= Volatile acid =

Type of acid

In chemistry, the terms volatile acid (or volatile fatty acid (VFA)) and volatile acidity (VA) are used somewhat differently in various application areas.

==Wine==
In wine chemistry, the volatile acids are those that can be separated from wine through steam distillation. Many factors influence the level of VA, but the growth of spoilage bacteria and yeasts are the primary source and consequently VA is often used to quantify the degree of wine oxidation and spoilage.

Acetic acid is the primary volatile acid in wine, but smaller amounts of lactic, formic, butyric, propionic acid, carbonic acid (from carbon dioxide), and sulfurous acid (from sulfur dioxide) may be present and contribute to VA; in analysis, measures may be taken to exclude or correct for the VA due to carbonic, sulfuric, and sorbic acids. Other acids present in wine, including malic and tartaric acid are considered non-volatile or fixed acids. Together volatile and non-volatile acidity compromise total acidity.

Classical analysis for VA involves distillation in a Cash or Markham still, followed by titration with standardized sodium hydroxide, and reporting of the results as acetic acid. Several alternatives to the classical analysis have been developed.

While VA is typically considered a wine flaw or fault, winemakers may intentionally allow a small amount of VA in their product for its contribution to the wine's sensory complexity. Excess VA is difficult for winemakers to correct. In some countries, including the United States, European Union, and Australia, the law sets a limit on the level of allowable VA.

==Wastewater==
In wastewater treatment, the volatile acids are the short chain fatty acids (1-6 carbon atoms) that are water-soluble and can be steam distilled at atmospheric pressure - primarily acetic, proprionic, and butyric acid. These acids are produced during anaerobic digestion. In a well functioning digester, the volatile acids will be consumed by the methane forming bacteria. Volatile acid/alkalinity ratio is often measured as one indicator of a digester's condition. The acceptable level of volatile fatty acids in environmental waters is up to 50,000 ppm.
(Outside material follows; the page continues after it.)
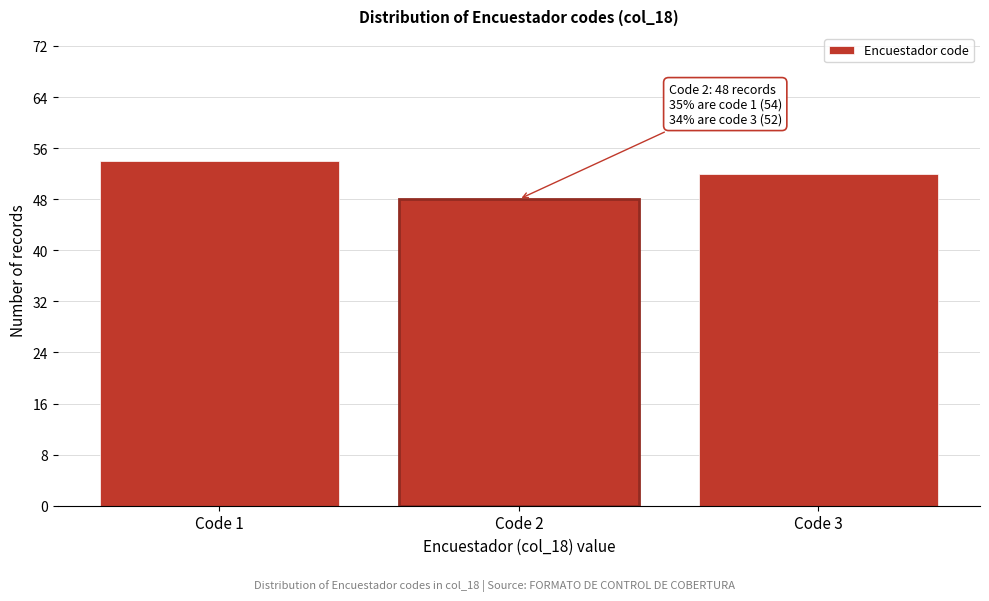

Reading left to right, list all the values displayed in this chart.

54	48	52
Volatile fatty acids can be analyzed by titration, distillation, steam distillation, or chromatography. Titration provides approximate but relatively quick results; it is widely used by wastewater treatment plants to track a status of a digestor. Distillation similarly is used in wastewater treatment plants and produces approximate results; 15-32% of the VFAs are lost during distillation.
Steam distillation can recover 92-98% of a samples VFA. This method is more precise than previous two methods, but requires about 4 hours to complete.
Chromatography gives the most precise and accurate results. It is capable of qualitatively and quantitatively analyzing each individual VFA.

==Physiology==
In physiology, volatile acid (or respiratory acid) refers to carbonic acid, a product of dissolved carbon dioxide. In this context, volatile indicates that it can be expelled as a gas through the lungs. Carbonic acid is the only physiologically volatile acid; all other acids are physiologically nonvolatile acids (also known as a fixed or metabolic acids). Volatile acid results from the aerobic oxidation of substances such as carbohydrates and fatty acids.

==Butter==
Volatile acid concentration can be used to detect adulteration of butter with less expensive fats. Butterfat has uncommonly high levels of volatile butyric and caproic acids, and mixing with fats from other sources dilutes the volatile acids. A measurement of the volatile acids is known as the Reichert Meissel value.

==Nutrition and digestion==
In digestion, volatile acids or volatile fatty acids are short chain fatty acids. They are especially important in the digestion of ruminant animals, where they result from the action of rumen flora, and are absorbed as an energy source by the animal.

==Industrial hygiene==
In workplace air samples, concentrations of hydrochloric, hydrobromic, and nitric acid may be monitored as hazardous volatile acids.